Dive Brief:
- FDA struck a favorable tone in a public report it issued Thursday addressing safety and best use practices for medical software functions that aren't included in its definition of software as a medical device (SaMD).
- The agency outlined five major non-device software functions: administrative support of a healthcare facility; products that encourage or maintain a healthy lifestyle; certain types of electronic patient records; certain types of software that transfers, stores or displays clinical laboratory tests or other device data and results; and certain types of clinical decision support software.
- Though these types of software are not regulated by FDA and officials encourage consumer and clinician diligence, the agency concluded that their benefits to patient health and safety outweigh potential risks.
Dive Insight:
Clarification of medical software regulation has been a work in progress, particularly since Sec. 3060 of the 21st Century Cures Act amended Sec. 520 of the Food, Drug and Cosmetics Act in 2016 and FDA released its Digital Health Innovation Action Plan in 2017.
The five non-device software categories cover everything from EHRs, to e-prescribing software, to mindfulness apps, all of which are excluded from the International Medical Devices Regulators Forum definition for SaMD, which is "software intended to be used for one or more medical purposes that perform these purposes without being part of a hardware medical device."
These examples represent health technologies with which providers and patients alike are interacting at massive rates. The global EHRs market could reach $33.4 billion by 2025, as estimated by Grand View Research. And Headspace, a mindfulness app like the ones FDA called out, was valued at $250 million earlier this year.

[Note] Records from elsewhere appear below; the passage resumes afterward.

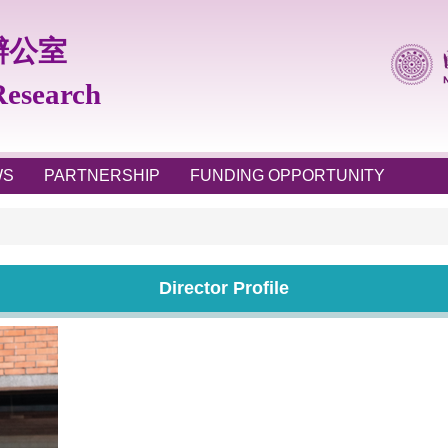
辦公室
 Research
WS
PARTNERSHIP
FUNDING OPPORTUNITY
Director Profile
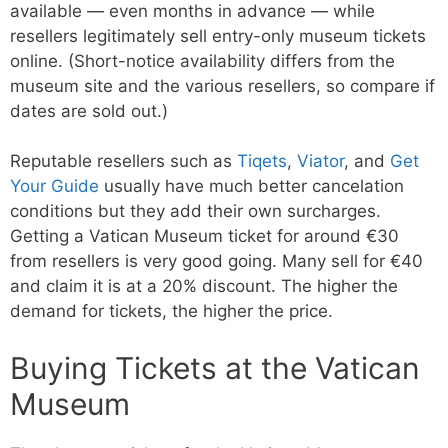
available — even months in advance — while
resellers legitimately sell entry-only museum tickets
online. (Short-notice availability differs from the
museum site and the various resellers, so compare if
dates are sold out.)
Reputable resellers such as
Tiqets
,
Viator
, and
Get
Your Guide
usually have much better cancelation
conditions but they add their own surcharges.
Getting a Vatican Museum ticket for around €30
from resellers is very good going. Many sell for €40
and claim it is at a 20% discount. The higher the
demand for tickets, the higher the price.
Buying Tickets at the Vatican
Museum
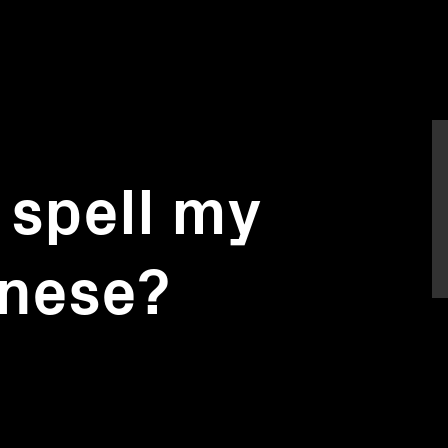
 spell my
inese?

"While we've been working to streamline the agency's oversight of digital health products that we regulate, we also know that there are many digital products consumers are using for their general wellness or to track their health information that aren't regulated as devices by the FDA," Commissioner Scott Gottlieb said in a press release.
The FDA analysis of the five categories considered impact to patient safety, benefits and risks to health, and best practices to promote safety, education and competency.
In the case of EHRs, FDA cited a 27% drop in reported patient safety events under the adoption of the systems, but also noted one death that may have occurred due to incorrect patient data reporting that impacted care. FDA also reported a death that may have been caused by an e-prescribing malfunction, and a clinical decision support software bug that resulted in incorrect medication dosing for a patient.
But largely, the FDA analysis was more positive than negative. For software categories addressing healthy lifestyle maintenance, or the transfer, storage or display of data, FDA's review found no adverse safety impacts. The agency tipped its hat to software used to identify drug interaction-induced adverse reactions, and to step trackers that have meaningfully increased activity levels.
Since 21st Century Cures was enacted, CDRH has addressed SaMD and other software issues through guidance on clinical evaluation, clinical and patient decision support software and medical device accessories and their classification pathways. CDRH will rerelease this particular risk-benefit medical software report with updated data biennially. The device group's next Cures deliverable is a report to Congress on Breakthrough Devices, due by Jan. 1.
Outside of Cures, FDA's software Pre-Cert program is the action to watch in 2019. The agency teased an announcement Thursday about the program's testing plan, coming within weeks.